Later that afternoon, Charles followed Henry as he led his great white bay at a gallop past a little stream and through the lushly forested, shadow-dappled hunting park behind Richmond Palace, hunting stag. Like the king, Charles loved the thrill of the wind in his hair, the mossy, damp earth beneath him, and the freedom it brought. It was a particular freedom he had sought and found as a boy when the strangle-hold of courtly expectation and the need for ambition had threatened to choke the life out of him. Charles had needed that freedom to breathe then, just as Henry did. Charles understood the pressures of his friend as he sought to decide, not only about whether to invade France, but whether to break Mary’s betrothal once and for all. But mostly, he knew that Henry was trying to understand the death of his first child, and what that meant for him, and to the future of England as well.

Henry had told him that he could not force himself to remain with Katherine more than a few moments at a time these past few days, driven away by her gut-wrenching sobs and the murmured Spanish prayers echoing from Dona Elvira, Maria de Salinas and Ambassador Fuensalida. The three of them sat hunched in the shadows of the corner near her bed, all holding tight to their rosaries and fingering the beads. It was all so intolerably somber, so dripping with a futility that he despised. This child—this dead child, meant to be a son—had been far more to him than an heir. To Henry, and to everyone, the child had meant the end of what many believed a curse on the house of Tudor for having married his brother’s widow.
God must be angry,
Henry had whispered to Charles so many times in moments of private trust.
I am meant to be punished . . . Katherine as well.
Henry had counted on this child, their son and heir, to prove everyone wrong. Instead, Katherine had delivered him a stillborn girl.

Henry pulled the reins sharply. His horse reared then snorted as he leapt onto the ground and thundered into a stand of trees. As he knew he would, only Charles Brandon had confidence and concern enough to dismount as well, and follow behind him. Safely alone, Henry kicked the trunk of a tree, unleashing a pent-up fury that frightened Brandon but even more, he suspected, did it frighten Henry himself.

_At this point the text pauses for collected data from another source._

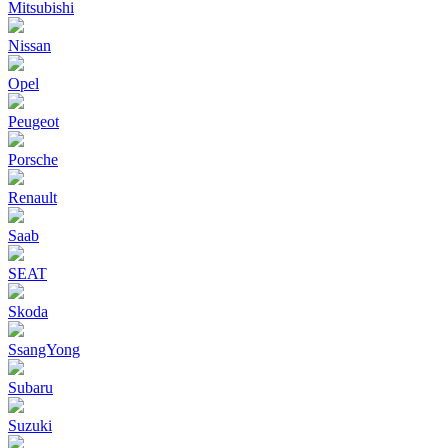
Mitsubishi
Nissan
Opel
Peugeot
Porsche
Renault
Saab
SEAT
Skoda
SsangYong
Subaru
Suzuki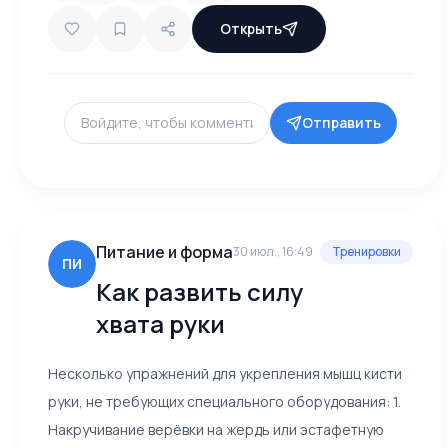
Открыть
Отправить
Питание и форма
30 июл., 16:49
Тренировки
ПИ
Как развить силу
хвата руки
Несколько упражнений для укрепления мышц кисти
руки, не требующих специального оборудования: 1.
Накручивание верёвки на жердь или эстафетную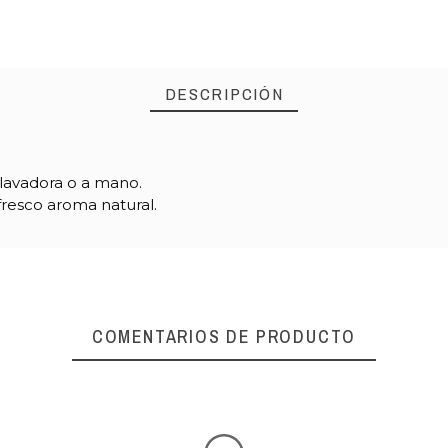
DESCRIPCIÓN
 lavadora o a mano.
fresco aroma natural.
COMENTARIOS DE PRODUCTO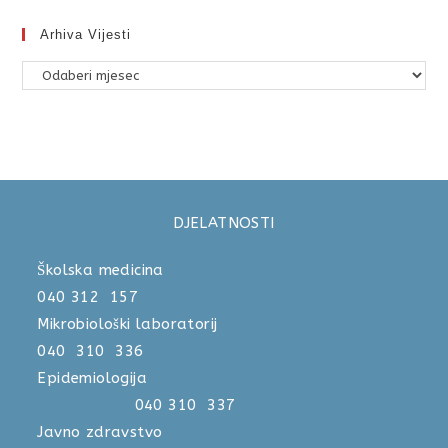
Arhiva Vijesti
DJELATNOSTI
Školska medicina
040 312 157
Mikrobiološki laboratorij
040 310 336
Epidemiologija
040 310 337
Javno zdravstvo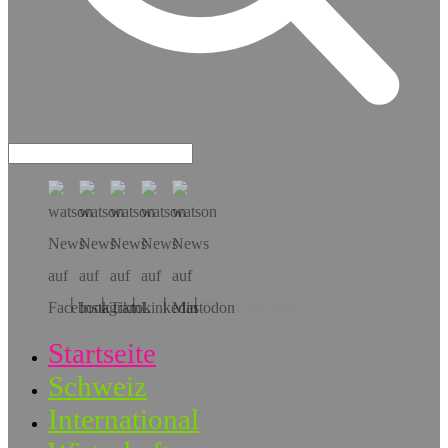
Hol dir die App!
Startseite
Schweiz
International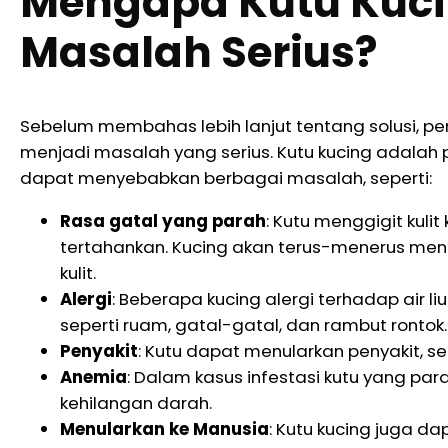
Mengapa Kutu Kuci
Masalah Serius?
Sebelum membahas lebih lanjut tentang solusi, 
menjadi masalah yang serius. Kutu kucing adalah p
dapat menyebabkan berbagai masalah, seperti:
Rasa gatal yang parah
: Kutu menggigit kuli
tertahankan. Kucing akan terus-menerus meng
kulit.
Alergi
: Beberapa kucing alergi terhadap air liu
seperti ruam, gatal-gatal, dan rambut rontok.
Penyakit
: Kutu dapat menularkan penyakit, se
Anemia
: Dalam kasus infestasi kutu yang pa
kehilangan darah.
Menularkan ke Manusia
: Kutu kucing juga d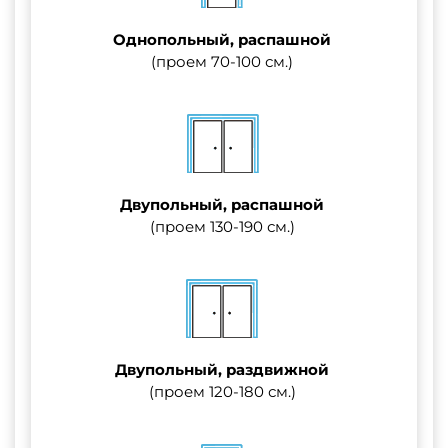
Однопольный, распашной
(проем 70-100 см.)
Двупольный, распашной
(проем 130-190 см.)
Двупольный, раздвижной
(проем 120-180 см.)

Henry clearly could not accept this. . . . This was defeat!
Your next shall be a fine son,
Charles had heard Dona Elvira promise Henry through her tears. That wretched Spaniard, Charles thought, with her optimism!

But no matter what strange circumstance had brought them together, or how angry he felt now, Charles knew Henry did truly love Katherine and, God willing, the queen would give him and England a living son to put an end to the gossip and innuendo. He could do it. He could do
anything.
He was, after all, king.

They stood alone in a small clearing, Charles behind him, the other riders lingering, still on horseback, a few yards away. Henry kicked at the fallen pine needles and dried leaves around them. “What do I do now, Brandon? I am so angry . . . so full of rage!”

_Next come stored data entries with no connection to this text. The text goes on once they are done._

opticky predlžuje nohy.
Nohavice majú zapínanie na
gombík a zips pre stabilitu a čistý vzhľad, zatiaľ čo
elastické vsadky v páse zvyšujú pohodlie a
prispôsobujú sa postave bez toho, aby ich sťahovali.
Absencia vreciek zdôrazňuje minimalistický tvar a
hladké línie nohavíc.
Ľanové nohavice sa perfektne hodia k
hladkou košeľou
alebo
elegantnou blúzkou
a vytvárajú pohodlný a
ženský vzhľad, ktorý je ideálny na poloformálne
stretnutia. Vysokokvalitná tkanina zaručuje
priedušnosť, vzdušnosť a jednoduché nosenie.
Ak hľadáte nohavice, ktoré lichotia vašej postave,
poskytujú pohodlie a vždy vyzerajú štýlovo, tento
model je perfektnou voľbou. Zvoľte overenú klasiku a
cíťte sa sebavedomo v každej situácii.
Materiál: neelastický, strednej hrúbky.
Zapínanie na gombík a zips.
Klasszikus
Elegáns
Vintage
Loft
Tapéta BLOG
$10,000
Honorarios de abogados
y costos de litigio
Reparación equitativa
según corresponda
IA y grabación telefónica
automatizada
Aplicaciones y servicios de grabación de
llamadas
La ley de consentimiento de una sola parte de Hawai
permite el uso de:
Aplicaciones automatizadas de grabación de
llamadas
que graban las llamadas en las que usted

“Of those given much, much is expected, Harry.”


You
are quoting the Bible to me?”

“Sorry. It was all I could think of at the moment.”

One heartbeat, then two. Suddenly, Henry tipped back his head and began to laugh, a great sound up from his gut.

He clipped Brandon across the shoulder with a muscular palm. “You always could make me laugh, Brandon. Well, let’s just make certain
you
never leave me. I find, quite surprisingly, that I cannot quite do without you around me.”

Charles had never wanted anything more. Ambition was the thing. Power was the rest of it. How could there be anything better in all the world than staying at Henry VIII’s court, and making himself indispensable, forever?